(Beginning of Source text)
FIG. 2 is a schematic illustration of one example of a coated, laminated substrate prior to cutting in accordance with the invention.
FIGS. 3A and 3B are schematic views in section of a cutting die set and method used in a prior process.
FIGS. 4A and 4B are schematic views in section of a 2-working station cutting die set and method used in the present invention.
FIGS. 5A and 5B are schematic views in section of another cutting die set and method used of the present invention.
The present invention is a process for forming decorative shapes such as that illustrated in cross-section in FIG. 1. A typical shape comprises a substrate 10 which is coated on the back side with a layer of adhesive 12. To prevent the adhesive from inadvertently becoming adhered to a surface or collecting dust or lint, and to facilitate handling the shape is shown with a sheet of release paper 14 releasably laminated to the layer of adhesive 12. The top or graphic surface 13 of the substrate 10 is preferably provided with a layer of primer or a subbing layer 16 on which a decorative design or insignia 18 is painted or silk screen printed. This design is overcoated with a clear plastic layer 20 which beautifies the image and imparts wear and weather resistance to the object. Plastic coating 20 is optionally overcoated with a further protective film 22 such as a film of polyethylene.
A composite for mass producing these shapes is shown in FIG. 2 wherein an array of designs 24 is formed on graphic face 25 of a sheet of substrate 26. The design areas present a laminar construction as in FIG. 1, however, for simplicity only the plastic coat 28 is separately shown and the laminated substrate is generally designated 26 with the understanding that it represents the laminated substrate structure as shown in FIG. 1. Alternatives to coating local areas of the substrate are to coat the entire sheet of substrate 26 or only the individual designs 24 with plastic. To coat only the design area and not the contiguous surrounding area, the designs may be formed with an edge, dyke or other shapes defined peripheral edge which halts the flow of the plastic at the design edge. The simpler technique however is to deposit an amount of plastic on the design which, when it flows to completion, coats the design and a small amount of the area which immediately surround it, as shown in FIG. 2.
The formulation of the layers which make up the above laminate as well as the coating techniques used to fabricate it are discussed in some detail in the aforementioned U.S. Pat. No. 4,292,827.
The substrate upon which the fluent plastic is coated may be a plastic or metal foil, preferably an aluminum foil 0.003 to 0.020 inch thick. The foil substrate is decorated with an appropriate design or series of designs. More commonly, a series of designs in the form of individual emblems or plaque shapes will be applied to the foil sheet. With a metal foil, the series of designs is preferably applied by silk screen or lithographic printing then the design is enhanced by embossing select areas; although, other means for forming the decorative designs may also be used. The foil may be embossed to give a three dimensional effect to the emblem.
(End of Source text)
Explore the material >>
**A)** According to the passage on coated decorative shapes, how thick is the preferred aluminum foil substrate?
**B)** Reproduce word for word the part of the passage on coated decorative shapes starting at "FIG. 2 is a" and ending at "a prior process.".
Rely only on the passage on coated decorative shapes.
(Beginning of Record excerpts)
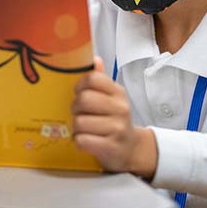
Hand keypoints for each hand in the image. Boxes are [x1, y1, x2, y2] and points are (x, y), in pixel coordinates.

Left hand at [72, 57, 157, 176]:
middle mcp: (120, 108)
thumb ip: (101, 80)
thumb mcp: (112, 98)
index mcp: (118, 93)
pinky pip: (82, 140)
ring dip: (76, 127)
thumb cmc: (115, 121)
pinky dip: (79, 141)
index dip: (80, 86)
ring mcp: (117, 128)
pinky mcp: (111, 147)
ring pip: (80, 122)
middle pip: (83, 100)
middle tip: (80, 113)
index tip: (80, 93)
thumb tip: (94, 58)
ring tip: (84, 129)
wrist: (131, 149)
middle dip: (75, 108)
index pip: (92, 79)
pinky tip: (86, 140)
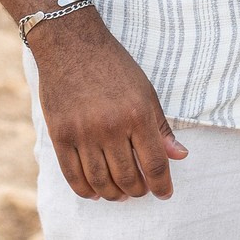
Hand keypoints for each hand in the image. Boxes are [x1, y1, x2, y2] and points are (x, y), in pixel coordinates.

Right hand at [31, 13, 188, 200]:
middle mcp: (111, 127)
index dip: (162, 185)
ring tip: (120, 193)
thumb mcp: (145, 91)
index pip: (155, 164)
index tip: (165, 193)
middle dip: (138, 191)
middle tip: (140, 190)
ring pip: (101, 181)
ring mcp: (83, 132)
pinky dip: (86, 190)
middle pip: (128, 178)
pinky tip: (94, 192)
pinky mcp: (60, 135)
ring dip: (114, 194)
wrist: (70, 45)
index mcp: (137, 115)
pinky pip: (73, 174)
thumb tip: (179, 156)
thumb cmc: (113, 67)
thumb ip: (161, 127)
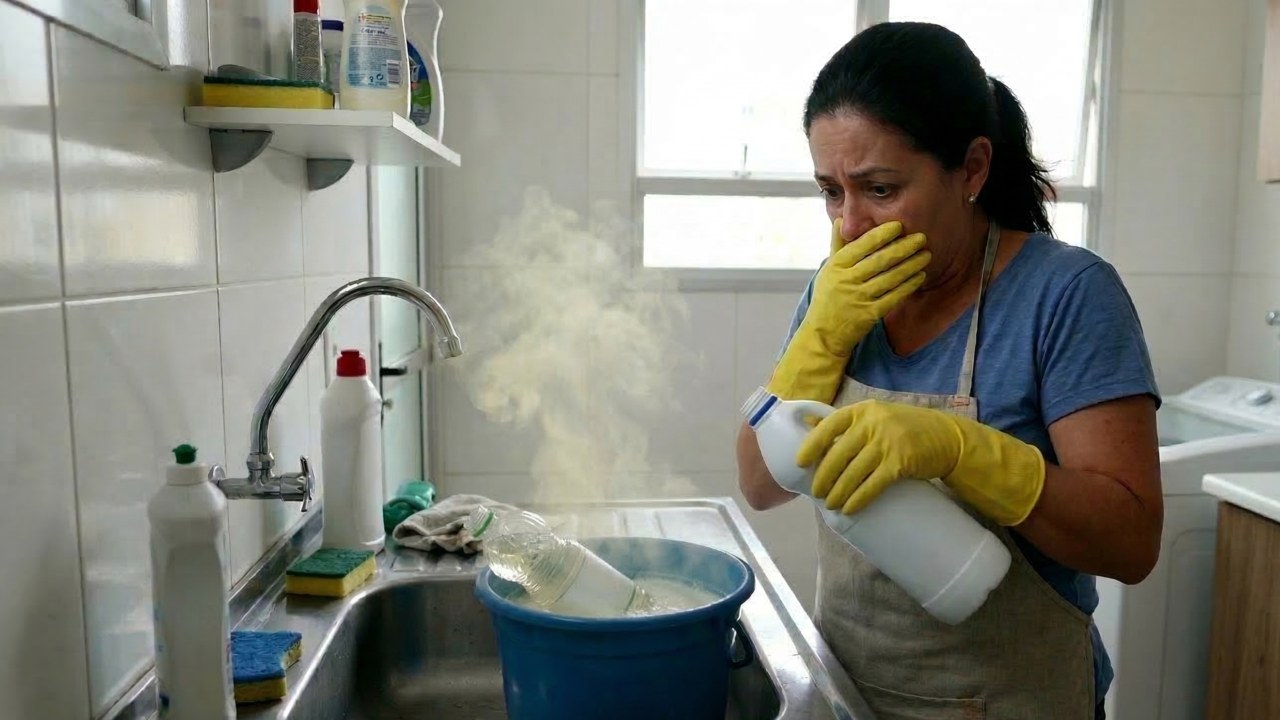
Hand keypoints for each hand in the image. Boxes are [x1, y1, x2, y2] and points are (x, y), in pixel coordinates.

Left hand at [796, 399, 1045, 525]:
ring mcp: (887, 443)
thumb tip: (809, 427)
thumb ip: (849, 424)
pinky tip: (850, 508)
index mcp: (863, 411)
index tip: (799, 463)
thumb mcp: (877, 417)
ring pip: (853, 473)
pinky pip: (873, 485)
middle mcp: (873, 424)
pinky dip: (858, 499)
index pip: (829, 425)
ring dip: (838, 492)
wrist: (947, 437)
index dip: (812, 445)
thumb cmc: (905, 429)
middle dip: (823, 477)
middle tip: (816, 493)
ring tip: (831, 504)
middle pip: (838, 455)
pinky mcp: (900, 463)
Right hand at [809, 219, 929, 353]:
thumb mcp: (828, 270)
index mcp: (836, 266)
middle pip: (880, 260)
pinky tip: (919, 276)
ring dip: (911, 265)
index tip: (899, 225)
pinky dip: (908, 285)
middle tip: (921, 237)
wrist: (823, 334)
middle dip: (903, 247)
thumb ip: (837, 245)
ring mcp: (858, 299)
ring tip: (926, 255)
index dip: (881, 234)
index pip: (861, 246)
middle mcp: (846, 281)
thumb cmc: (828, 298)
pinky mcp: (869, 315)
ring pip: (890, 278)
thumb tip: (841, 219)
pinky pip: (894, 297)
(End of Record excerpts)
Activity answers >>
**A)** 0.003 to 0.020 inch thick.

**B)**
FIG. 2 is a schematic illustration of one example of a coated, laminated substrate prior to cutting in accordance with the invention.
FIGS. 3A and 3B are schematic views in section of a cutting die set and method used in a prior process.